Женщина в очках (литература) поправила оправу.
— Юрий, вы читали на туре Блока. А скажите, как вы относитесь к Чехову?
— Люблю.
— Это понятно. А вот пьеса «Чайка». В чем, по-вашему, трагедия Константина Треплева?
Стандартный школьный ответ: «Его заела среда, его не понимала мать-мещанка».
Юра помолчал секунду.
— Трагедия Треплева не в матери, — сказал он тихо. — И не в Тригорине.
— А в чем же?
— В том, что он талантлив, но у него нет языка. Он чувствует больше, чем может выразить. Он немой, который пытается петь. Он ищет «новые формы» не потому, что хочет выпендриться, а потому что старые слова ему тесны. Он задыхается в них. И когда он понимает, что так и не нашел свой голос… он стреляется. Потому что молчать он больше не может, а говорить не умеет.
В аудитории повисла тишина.
Женщина сняла очки. Посмотрела на него с удивлением.
— Немой, который пытается петь… — повторила она. — Это… неожиданная трактовка. Очень взрослая. Вы сами это придумали или прочитали у кого-то?
— Сам. Я просто… представил себя на его месте.

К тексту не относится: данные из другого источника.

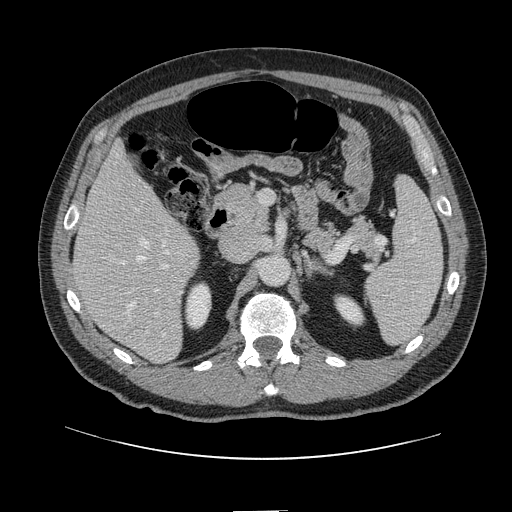
Contrast-enhanced abdominal CT, one axial slice; position 64 of 161 along the scan axis; 120 kVp; soft-tissue window (W 400 / L 40 HU); 2.5 mm slice thickness; 512 × 512 image matrix, field of view 412 × 412 mm. From the clinical record (not read from this slice): patient: female, age 60 years at operation; diagnosis: colorectal cancer liver metastases, imaged before liver resection; multiple liver metastases: no; largest metastasis: 3.5 cm; disease in both lobes: no.
Outlined on this slice (expert manual segmentation):
- hepatic veins: bounding box <122,239,169,336> (left, top, right, bottom; pixels)
- liver: <74,145,200,363>
- planned liver remnant (the part of the liver to remain after resection): <74,145,176,286>
- portal vein (with intrahepatic branches): <119,245,169,314>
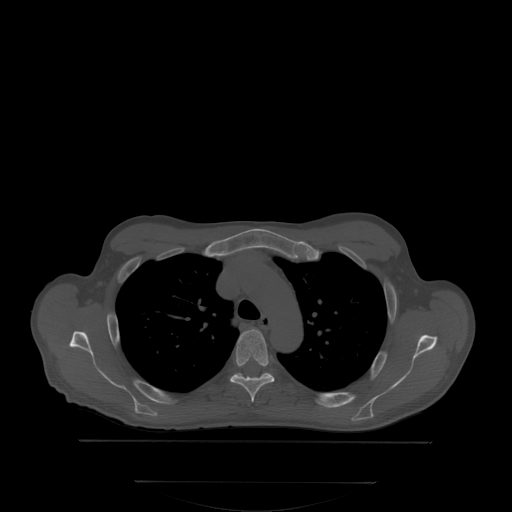
CT including the spine, one axial slice; slice 257 of 350 in the series (ordered by position); bone window (W 1800 / L 400 HU); 512 × 512 image matrix, field of view 500 × 500 mm. Patient: male, 58 years. Case-level facts recorded for this patient, not image findings: primary cancer: prostate; vertebrae with lytic lesions (as recorded): L1.
Structures marked on this image (semi-automatic segmentation, software-assisted and operator-edited):
- T4 vertebra: bounding box [x1, y1, x2, y2] px = [231, 329, 275, 402]
- T5 vertebra: [238, 373, 268, 376]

Захава откинулся на спинку кресла. Сложил руки на груди.
— Представили, значит…
Наступил момент истины. Разминка закончилась. Начался допрос.
— Скажите, Лоцман, — голос ректора стал вкрадчивым, мягким, но в этой мягкости лязгнул капкан. — А вам не кажется, что вы слишком часто «представляете себя на месте» трагических героев? Блок. Треплев. Басня эта ваша страшная. Откуда такая тяга к мраку?
Этуш, сидевший сбоку, внимательно следил за реакцией Юры, прищурив глаз.
— Вам шестнадцать лет, — продолжал Захава. — У вас вся жизнь впереди. Солнце, девушки, строительство БАМа. А вы смотрите на нас так, будто вчера похоронили всю семью. Вы что-то скрываете? У вас драма? Несчастная любовь? Болезнь?
Юра почувствовал, как по спине потек холодный пот. Они копали. Они хотели знать правду.
Но правду говорить было нельзя.
Он вспомнил совет Вершинина. «Легенда. Загадка — это манок».
Юра поднял глаза. Посмотрел прямо в лицо Захаве. И позволил себе чуть-чуть, самую малость, той самой «старости» во взгляде.
— Нет драмы, Борис Евгеньевич. И семья жива. Просто…
Он сделал паузу. Мастерскую, театральную паузу.
— Просто я запойный читатель. Я читаю с четырех лет. И у меня… дурное свойство. Проклятие, наверное.
— Какое же? — Этуш подался вперед.
— Я вживаюсь. Без остатка. Я прочитал Ремарка — и неделю ходил контуженный, слышал взрывы, боялся неба. Прочитал Достоевского — и мне казалось, что я Раскольников, что у меня руки в крови. Я иногда путаю, где я, а где книга. Книжная боль становится моей. Я не умею ставить фильтр.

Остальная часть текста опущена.